Work item: The required output is the line that contains "Inference request: 3D" through the last line of the data, retyped verbatim and with nothing added.

Given material:
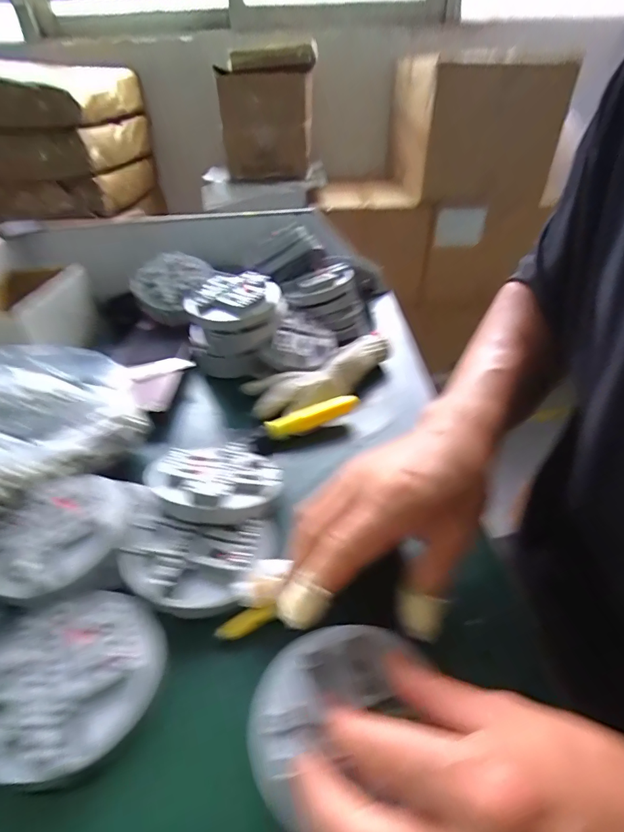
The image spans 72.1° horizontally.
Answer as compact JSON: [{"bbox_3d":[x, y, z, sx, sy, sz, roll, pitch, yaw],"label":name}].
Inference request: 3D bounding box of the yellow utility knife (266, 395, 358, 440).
[{"bbox_3d":[0.001,0.000,0.446,0.099,0.024,0.013,-14,37,-21],"label":"yellow utility knife"}]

Output below:
Inference request: 3D bounding box of the yellow utility knife (266, 395, 358, 440).
[{"bbox_3d":[0.001,0.000,0.446,0.099,0.024,0.013,-14,37,-21],"label":"yellow utility knife"}]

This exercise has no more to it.